一种基于单细胞病理图像细胞核的分割和聚类系统,用于实现上述所述的任意一种基于单细胞病理图像细胞核的分割和聚类方法,所述系统包括:细胞核分割子系统和细胞核聚类子系统;
所述细胞核分割子系统包括:
图像读取模块,用于读取病理组织图像;
轮廓提取模块,用于计算所述病理组织图像中存在的闭合轮廓;
轮廓评价模块,用于对所述轮廓提取模块获得的闭合轮廓进行优化,并基于优化后的轮廓分割所述病理组织图像得到细胞核分割图像;
所述细胞核聚类子系统包括:
细胞核分割模块,用于根据所述轮廓评价模块获得的细胞核分割图像和对应的mask图像将所述细胞核分割图像切分成单个细胞核小图像;
影响特征提取模块,用于根据所述mask图像提取对应区域的细胞核的影响特征;
特征筛选模块,用于去除影响特征中的冗余特征;
细胞核聚类模块,用于使用umap特征降维方法选出经过特征筛选的影响特征中最重要的两个特征对细胞核进行聚类。
经由上述的技术方案可知,与现有技术相比,本发明公开提供了一种基于单细胞病理图像细胞核的分割和聚类方法及系统,首先,本发明提供的细胞核传统图像算法分割提取方法,能够辅助准确定位和提取细胞核,比机器学习和神经网络更加快速,且不需要大量的训练数据进行学习训练,即可准确快速的分割提取单个细胞核。
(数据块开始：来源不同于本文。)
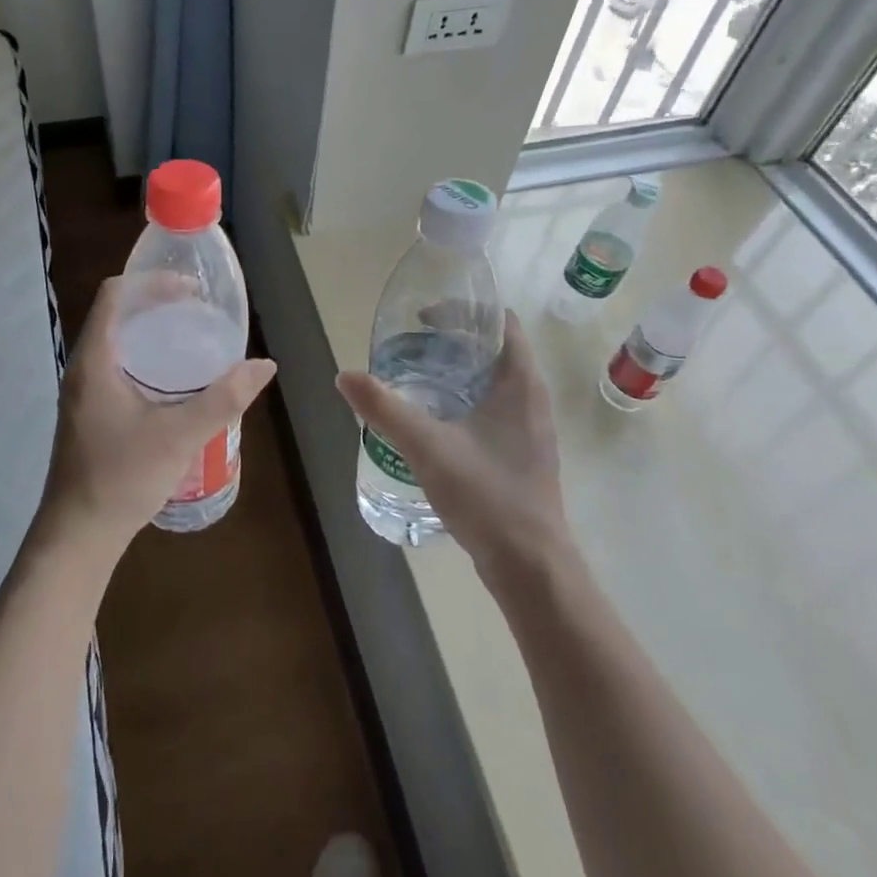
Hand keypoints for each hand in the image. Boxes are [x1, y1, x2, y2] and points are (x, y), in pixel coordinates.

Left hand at [41, 276, 276, 557]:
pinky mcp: (90, 412)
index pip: (116, 294)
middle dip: (158, 305)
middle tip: (199, 313)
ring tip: (193, 340)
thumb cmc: (122, 477)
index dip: (152, 282)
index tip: (191, 290)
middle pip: (118, 315)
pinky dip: (146, 359)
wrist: (79, 534)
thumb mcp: (180, 436)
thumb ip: (224, 399)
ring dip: (152, 333)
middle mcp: (83, 367)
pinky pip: (118, 367)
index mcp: (95, 360)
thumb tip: (264, 365)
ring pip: (118, 342)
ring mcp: (84, 392)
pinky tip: (175, 382)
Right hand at [336, 310, 567, 581]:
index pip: (502, 322)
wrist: (530, 565)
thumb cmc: (486, 494)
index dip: (466, 310)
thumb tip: (345, 376)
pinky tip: (435, 420)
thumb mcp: (427, 446)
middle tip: (411, 346)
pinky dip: (465, 400)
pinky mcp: (523, 453)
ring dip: (459, 372)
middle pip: (496, 349)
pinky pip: (494, 408)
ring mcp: (531, 428)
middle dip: (454, 341)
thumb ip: (385, 409)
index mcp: (521, 382)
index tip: (425, 317)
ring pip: (494, 381)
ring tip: (416, 378)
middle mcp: (532, 397)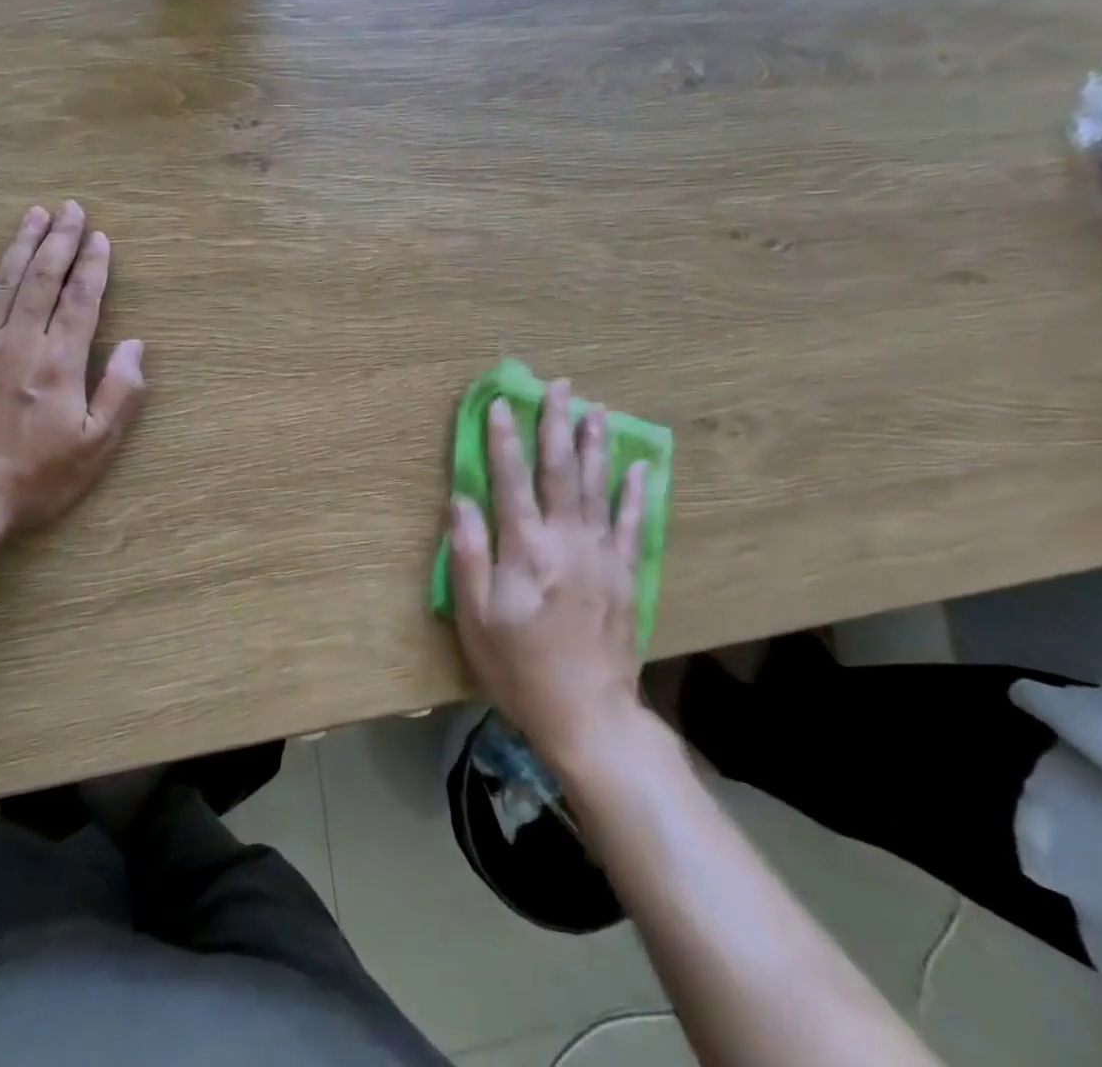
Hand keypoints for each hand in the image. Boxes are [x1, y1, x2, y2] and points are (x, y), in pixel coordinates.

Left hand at [0, 202, 145, 533]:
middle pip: (43, 279)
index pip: (82, 299)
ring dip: (22, 244)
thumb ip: (120, 392)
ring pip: (3, 282)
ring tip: (35, 214)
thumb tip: (136, 345)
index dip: (93, 265)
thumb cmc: (34, 476)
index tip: (100, 237)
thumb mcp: (96, 446)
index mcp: (60, 361)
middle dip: (60, 240)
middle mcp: (20, 341)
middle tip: (71, 208)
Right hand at [449, 380, 647, 769]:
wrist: (588, 714)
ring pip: (598, 487)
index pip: (511, 480)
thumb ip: (469, 556)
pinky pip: (632, 522)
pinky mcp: (625, 574)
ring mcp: (602, 555)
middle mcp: (567, 540)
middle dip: (556, 425)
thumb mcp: (476, 619)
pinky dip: (635, 492)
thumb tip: (461, 501)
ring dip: (596, 445)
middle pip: (561, 471)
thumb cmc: (520, 667)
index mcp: (526, 549)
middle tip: (559, 386)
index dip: (504, 440)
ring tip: (596, 409)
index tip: (501, 403)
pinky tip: (640, 466)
其次,本发明是通过先分割后聚类的思想进行算法构建,并通过特征筛选来定量化特征减少冗余特征。先将病理图像中的细胞核区域分割和切分出来,然后利用切分后的单细胞核进行特征提取,使得聚类依据更有客观性。
附图说明
为了更清楚地说明本发明实施例或现有技术中的技术方案,下面将对实施例或现有技术描述中所需要使用的附图作简单地介绍,显而易见地,下面描述中的附图仅仅是本发明的实施例,对于本领域普通技术人员来讲,在不付出创造性劳动的前提下,还可以根据提供的附图获得其他的附图。
图1是本发明细胞核的分割和聚类方法的流程示意图;
图2是本发明实施例提供的最小模型方法矩阵示意图;
图3是本发明实施例提供的最小模型方法矩阵示意图;
图4是本发明实施例提供的病理图像病变区域采样示意图,其中,a为Lsil,b为hsil,c为cancer;
图5是本发明实施例提供的取样图像分割mask示意图,其中,a为Lsil,b为hsil,c为cancer;
图6是本发明实施例提供的单细胞核聚类示意图,其中,a为Lsil,b为hsil,c为cancer;
图7为本发明细胞核的分割和聚类系统的框架示意图。
具体实施方式
下面将结合本发明实施例中的附图,对本发明实施例中的技术方案进行清楚、完整地描述,显然,所描述的实施例仅仅是本发明一部分实施例,而不是全部的实施例。基于本发明中的实施例,本领域普通技术人员在没有做出创造性劳动前提下所获得的所有其他实施例,都属于本发明保护的范围。
本发明实施例公开了一种基于单细胞病理组织图像细胞核的分割和聚类方法,如图1所示,包括以下步骤:
读取病理组织图像;本实施例在西京医院采集了100例宫颈肿瘤患者病理图像,经过数据筛选和处理纳入60例宫颈肿瘤患者病理图像(包括20张宫颈癌患者病理图像,20张高级别病变患者病理图像和20张低级别病变患者病理图像)。由专业的经验丰富的妇科医师进行金标准标注。对病理图像的病变区域进行取样,如图4所示。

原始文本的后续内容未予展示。